A protein complex involved in a key cytoskeletal formation pathway, mTORC2, appears to have a prominent role in memory formation in both mice and fruit flies. BCM assistant professor of neuroscience Mauro Costa-Mattioli and BCM graduate student and first author in the study Wei Huang conducted this pathway analysis in mice while UH associate professor Gregg Roman did his research with flies.

“Mice, by themselves, are a single model and they give us a good glimpse but maybe not a complete glimpse of how memories form. It’s becoming more and more common that labs collaborate and look at different model systems, because each model system — in my case we study fruit flies, Drosophila melanogaster, in his case, mice — they each have their own benefit,” Roman said.

“By combining different model systems to see if we come up with the same answer, that gives us a great deal of confidence with that answer. One of things it tells us is that if it is the same in fruit flies as in mice that it’s been conserved over a very very long period of time.”

The key point, Roman said, is not only the discovery itself but its appearance in two distant relatives, implying that mTORC2 may have significant role in memory consolidation.

“It’s probably something very important. If it’s been conserved, if the same molecule in the same molecular systems have been used in fruit flies to consolidate memory as in mice to consolidate memory, it’s very likely that a lot of the species in between are using the same thing. And that also indicates that it is probably a very central feature of memory consolidation in the pathway that we uncovered,” Roman said.

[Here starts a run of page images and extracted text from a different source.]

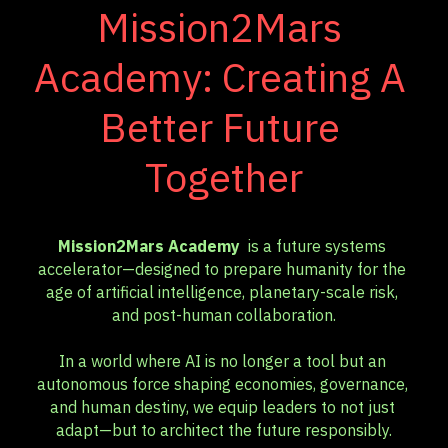
Mission2Mars 
Academy: Creating A 
Better Future 
Together
Mission2Mars Academy 
 is a future systems 
accelerator—designed to prepare humanity for the 
age of artificial intelligence, planetary-scale risk, 
and post-human collaboration.
In a world where AI is no longer a tool but an 
autonomous force shaping economies, governance, 
and human destiny, we equip leaders to not just 
adapt—but to architect the future responsibly.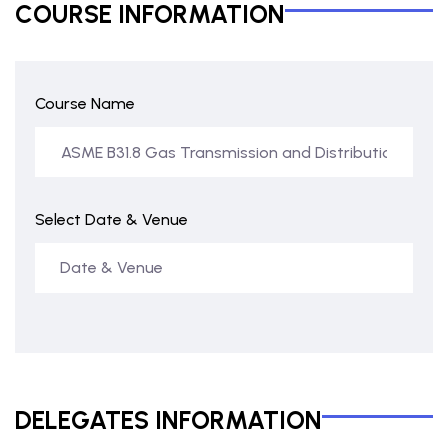
COURSE INFORMATION
Course Name
Select Date & Venue
DELEGATES INFORMATION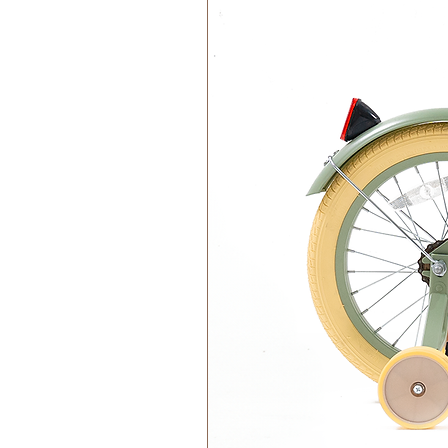
Materials:
100% Cotton Organic
Filling 100% Polyester Recycl
Washing instructions:
Handwash only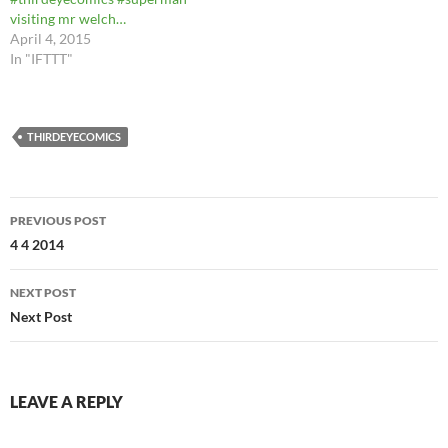
visiting mr welch…
April 4, 2015
In "IFTTT"
THIRDEYECOMICS
Post
PREVIOUS POST
navigation
4 4 2014
NEXT POST
Next Post
LEAVE A REPLY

To observe memory consolidation in fruit flies, Roman’s lab used negative feedback conditioning, associating a scent with an electric shock. They then placed the flies between two tubes, one containing the pain-related scent and another containing one unrelated to pain, allowing the flies to gravitate to either side, Roman said.

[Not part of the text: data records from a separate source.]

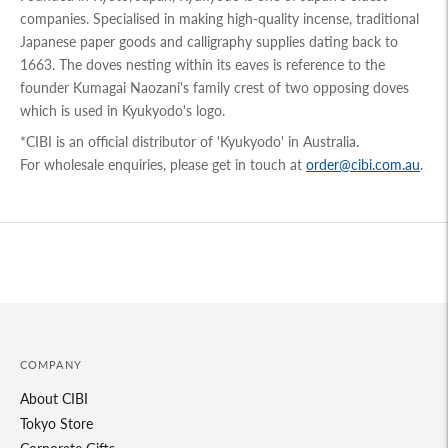
companies. Specialised in making high-quality incense, traditional
Japanese paper goods and calligraphy supplies dating back to
1663. The doves nesting within its eaves is reference to the
founder Kumagai Naozani's family crest of two opposing doves
which is used in Kyukyodo's logo.
*CIBI is an official distributor of 'Kyukyodo' in Australia.
For wholesale enquiries, please get in touch at
order@cibi.com.au
.
Adding
product
to
your
cart
COMPANY
About CIBI
Tokyo Store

The flies without a functioning pathway did not have as much of a preference for either side as the ones that did contain the cytoskeletal-forming pathway. What Costa-Mattioli’s team did next was expose its mice to a drug that would supplement the missing components of the knocked down pathway.

“In mice, what Mauro was able to do is he was able to show that if you gave a drug that bypassed the defect in mTORC2, that those mice were now able to learn,” Roman said. “We are looking to see if we can have these ‘cognitive enhancer drugs.’”

“If you identify molecular pathways that are required for the formation of long-term memory, you can then potentially target these to help enhance the formation of memories.”

Looking toward the future, Roman said that with more time and research, these memory enhancers might be available to help relieve some of the symptoms of aging, such as memory decay.

“There are reasons why young people might want to increase their memory, but also it’s a very serious problem for the aging population where you have age-related memory decay and decline,” he said.

“What we can do, as we understand and develop more of these cognitive enhances, we can perhaps develop cocktails that can help in situations where memory declines to help give them boosts and maintain a higher level of cognitive performance later and later in life.”